Records drawn from a dataset:
————————

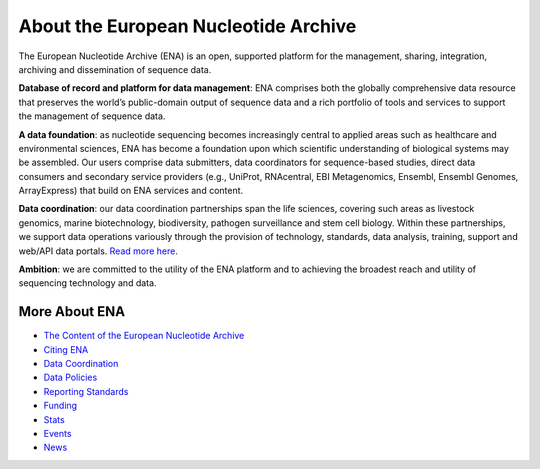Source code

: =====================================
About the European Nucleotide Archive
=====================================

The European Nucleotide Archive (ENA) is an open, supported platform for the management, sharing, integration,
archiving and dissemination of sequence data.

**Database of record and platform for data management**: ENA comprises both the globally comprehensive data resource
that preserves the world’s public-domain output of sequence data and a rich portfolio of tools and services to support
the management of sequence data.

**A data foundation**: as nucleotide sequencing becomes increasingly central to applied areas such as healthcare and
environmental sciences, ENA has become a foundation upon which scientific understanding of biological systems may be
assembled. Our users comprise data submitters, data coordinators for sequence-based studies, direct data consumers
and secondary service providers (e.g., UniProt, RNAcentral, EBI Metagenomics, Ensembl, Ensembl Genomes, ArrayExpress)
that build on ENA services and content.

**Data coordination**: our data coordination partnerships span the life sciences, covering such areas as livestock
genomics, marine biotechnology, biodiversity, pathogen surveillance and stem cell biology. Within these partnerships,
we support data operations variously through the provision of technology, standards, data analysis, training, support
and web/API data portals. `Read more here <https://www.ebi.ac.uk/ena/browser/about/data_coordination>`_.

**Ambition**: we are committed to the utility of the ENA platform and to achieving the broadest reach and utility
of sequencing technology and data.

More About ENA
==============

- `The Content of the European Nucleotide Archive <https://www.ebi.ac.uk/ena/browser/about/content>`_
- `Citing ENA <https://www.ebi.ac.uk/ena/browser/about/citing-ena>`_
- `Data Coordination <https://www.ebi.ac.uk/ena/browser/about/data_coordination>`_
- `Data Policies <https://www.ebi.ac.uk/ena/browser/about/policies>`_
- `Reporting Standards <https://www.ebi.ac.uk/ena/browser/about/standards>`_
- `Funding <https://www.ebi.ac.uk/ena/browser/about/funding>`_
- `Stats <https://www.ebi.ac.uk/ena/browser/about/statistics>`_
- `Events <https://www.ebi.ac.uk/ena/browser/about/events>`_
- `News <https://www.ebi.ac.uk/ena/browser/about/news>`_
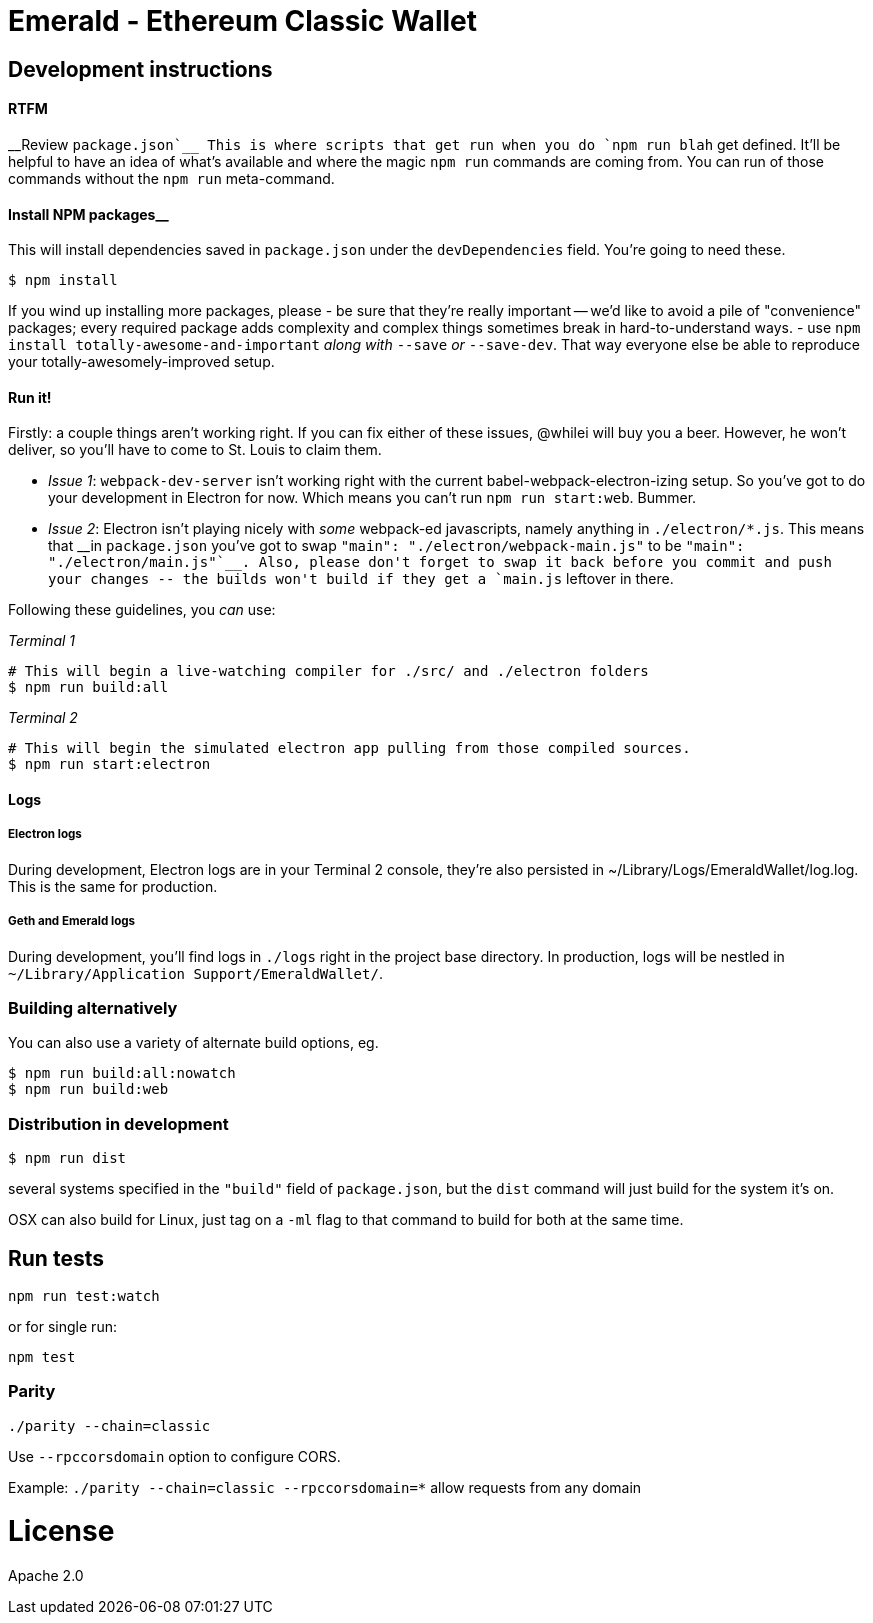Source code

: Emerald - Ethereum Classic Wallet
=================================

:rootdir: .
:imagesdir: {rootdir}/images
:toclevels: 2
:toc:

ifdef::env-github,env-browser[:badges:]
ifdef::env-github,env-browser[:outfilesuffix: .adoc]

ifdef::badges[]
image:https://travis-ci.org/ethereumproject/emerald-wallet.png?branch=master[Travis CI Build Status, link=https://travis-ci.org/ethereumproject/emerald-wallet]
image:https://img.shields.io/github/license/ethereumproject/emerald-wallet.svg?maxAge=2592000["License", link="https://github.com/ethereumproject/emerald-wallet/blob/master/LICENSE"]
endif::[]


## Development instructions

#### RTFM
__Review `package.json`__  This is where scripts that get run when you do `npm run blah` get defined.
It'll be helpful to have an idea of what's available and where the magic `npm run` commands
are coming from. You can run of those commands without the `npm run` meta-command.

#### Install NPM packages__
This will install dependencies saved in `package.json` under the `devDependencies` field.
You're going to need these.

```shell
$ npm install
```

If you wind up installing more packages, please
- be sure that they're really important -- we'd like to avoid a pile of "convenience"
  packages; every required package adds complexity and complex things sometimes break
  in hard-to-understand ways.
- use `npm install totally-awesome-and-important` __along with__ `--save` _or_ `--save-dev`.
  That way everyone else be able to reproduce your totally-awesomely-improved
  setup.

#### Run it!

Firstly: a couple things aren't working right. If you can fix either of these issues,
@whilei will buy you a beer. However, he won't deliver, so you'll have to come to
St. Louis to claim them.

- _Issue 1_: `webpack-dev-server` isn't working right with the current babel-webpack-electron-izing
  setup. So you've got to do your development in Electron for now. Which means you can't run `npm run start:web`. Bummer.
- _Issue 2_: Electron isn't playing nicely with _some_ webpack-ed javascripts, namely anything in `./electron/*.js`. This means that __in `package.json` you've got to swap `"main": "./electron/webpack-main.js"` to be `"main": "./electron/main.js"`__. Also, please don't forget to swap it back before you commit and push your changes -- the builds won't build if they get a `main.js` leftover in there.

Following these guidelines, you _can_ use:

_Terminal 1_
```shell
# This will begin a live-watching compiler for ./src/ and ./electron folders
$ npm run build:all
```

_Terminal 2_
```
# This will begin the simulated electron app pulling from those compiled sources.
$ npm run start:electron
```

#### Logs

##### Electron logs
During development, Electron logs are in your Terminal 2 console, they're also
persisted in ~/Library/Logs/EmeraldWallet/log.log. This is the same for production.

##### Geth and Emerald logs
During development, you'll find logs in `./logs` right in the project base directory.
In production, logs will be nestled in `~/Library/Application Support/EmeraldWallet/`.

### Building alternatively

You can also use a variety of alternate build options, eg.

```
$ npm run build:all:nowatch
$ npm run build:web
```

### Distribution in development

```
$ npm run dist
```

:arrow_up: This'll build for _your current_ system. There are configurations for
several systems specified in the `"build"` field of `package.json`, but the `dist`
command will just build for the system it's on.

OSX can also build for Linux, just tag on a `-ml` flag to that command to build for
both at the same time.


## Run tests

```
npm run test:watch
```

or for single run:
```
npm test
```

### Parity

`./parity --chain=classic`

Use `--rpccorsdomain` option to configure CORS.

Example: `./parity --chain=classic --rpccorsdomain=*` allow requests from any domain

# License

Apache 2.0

————————

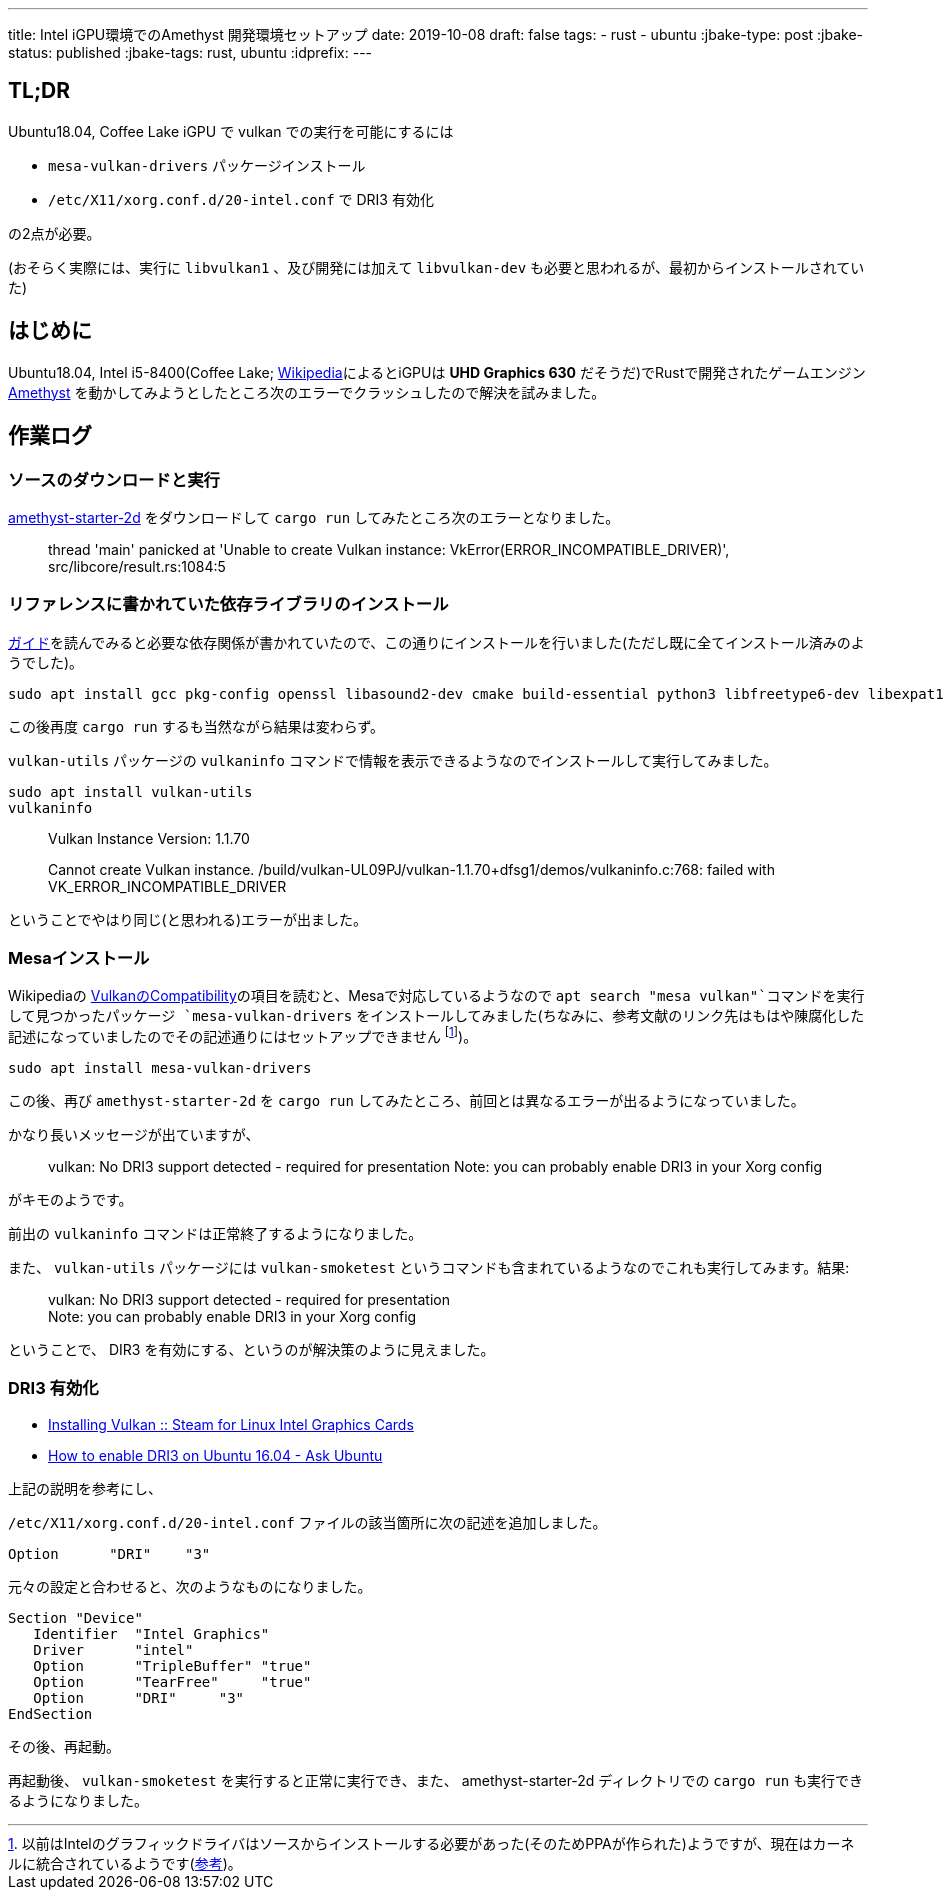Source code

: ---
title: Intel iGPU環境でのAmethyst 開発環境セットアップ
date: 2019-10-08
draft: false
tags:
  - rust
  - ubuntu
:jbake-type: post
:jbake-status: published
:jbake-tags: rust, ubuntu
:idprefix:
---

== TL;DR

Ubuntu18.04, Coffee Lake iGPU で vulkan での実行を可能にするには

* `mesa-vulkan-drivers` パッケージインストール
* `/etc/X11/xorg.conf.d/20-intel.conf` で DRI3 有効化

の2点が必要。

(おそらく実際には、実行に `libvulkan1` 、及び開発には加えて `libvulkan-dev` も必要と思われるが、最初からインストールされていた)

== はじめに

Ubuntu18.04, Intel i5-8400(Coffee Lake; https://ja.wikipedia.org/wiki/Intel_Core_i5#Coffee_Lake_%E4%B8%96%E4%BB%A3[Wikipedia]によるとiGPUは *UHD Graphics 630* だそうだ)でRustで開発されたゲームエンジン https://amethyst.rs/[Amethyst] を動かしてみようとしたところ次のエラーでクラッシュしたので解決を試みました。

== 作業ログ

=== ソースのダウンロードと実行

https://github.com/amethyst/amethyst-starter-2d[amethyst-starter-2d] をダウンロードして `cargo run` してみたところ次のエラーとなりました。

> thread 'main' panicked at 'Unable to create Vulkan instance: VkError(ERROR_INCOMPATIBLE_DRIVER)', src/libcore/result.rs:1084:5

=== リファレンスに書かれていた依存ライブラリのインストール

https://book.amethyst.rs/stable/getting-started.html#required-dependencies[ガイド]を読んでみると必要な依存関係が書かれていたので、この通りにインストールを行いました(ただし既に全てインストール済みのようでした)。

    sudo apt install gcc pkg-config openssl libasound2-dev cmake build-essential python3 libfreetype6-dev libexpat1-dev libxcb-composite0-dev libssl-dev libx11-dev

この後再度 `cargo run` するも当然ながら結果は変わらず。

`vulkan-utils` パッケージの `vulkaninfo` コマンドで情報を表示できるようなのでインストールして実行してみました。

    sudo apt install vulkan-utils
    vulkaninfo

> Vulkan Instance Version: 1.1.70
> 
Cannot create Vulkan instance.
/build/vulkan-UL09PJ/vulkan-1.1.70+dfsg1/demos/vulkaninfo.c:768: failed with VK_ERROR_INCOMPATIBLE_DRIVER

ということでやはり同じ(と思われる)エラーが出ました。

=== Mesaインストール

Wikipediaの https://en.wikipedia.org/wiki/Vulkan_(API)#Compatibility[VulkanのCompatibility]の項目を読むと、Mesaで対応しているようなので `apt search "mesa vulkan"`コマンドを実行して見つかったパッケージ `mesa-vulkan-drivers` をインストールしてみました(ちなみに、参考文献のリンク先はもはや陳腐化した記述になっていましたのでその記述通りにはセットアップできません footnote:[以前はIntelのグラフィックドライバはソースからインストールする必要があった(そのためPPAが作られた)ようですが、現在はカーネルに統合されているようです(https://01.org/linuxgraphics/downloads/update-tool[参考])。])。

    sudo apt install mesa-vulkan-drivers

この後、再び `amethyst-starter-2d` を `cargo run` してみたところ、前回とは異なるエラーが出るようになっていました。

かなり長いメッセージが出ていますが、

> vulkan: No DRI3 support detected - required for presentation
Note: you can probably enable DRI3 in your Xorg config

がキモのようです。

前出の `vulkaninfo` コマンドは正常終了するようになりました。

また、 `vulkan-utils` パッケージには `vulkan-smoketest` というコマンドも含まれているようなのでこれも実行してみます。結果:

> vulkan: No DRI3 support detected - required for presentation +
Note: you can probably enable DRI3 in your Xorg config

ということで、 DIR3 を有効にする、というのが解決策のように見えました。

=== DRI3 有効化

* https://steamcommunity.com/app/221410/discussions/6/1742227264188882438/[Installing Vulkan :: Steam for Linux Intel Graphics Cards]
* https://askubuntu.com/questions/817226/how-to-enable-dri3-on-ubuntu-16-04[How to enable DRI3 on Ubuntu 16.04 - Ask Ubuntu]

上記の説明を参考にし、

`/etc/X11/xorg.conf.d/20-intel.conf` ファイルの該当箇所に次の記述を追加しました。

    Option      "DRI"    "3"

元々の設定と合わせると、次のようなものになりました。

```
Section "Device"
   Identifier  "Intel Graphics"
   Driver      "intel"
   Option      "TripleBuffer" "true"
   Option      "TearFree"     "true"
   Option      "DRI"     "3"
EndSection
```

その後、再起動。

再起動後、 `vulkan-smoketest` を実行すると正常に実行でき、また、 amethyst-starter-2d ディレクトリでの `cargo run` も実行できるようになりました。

————————

Work order:
Using only the data above, copy out the lines that include the word "sciences".

Exercise answer:
environmental sciences, ENA has become a foundation upon which scientific understanding of biological systems may be
**Data coordination**: our data coordination partnerships span the life sciences, covering such areas as livestock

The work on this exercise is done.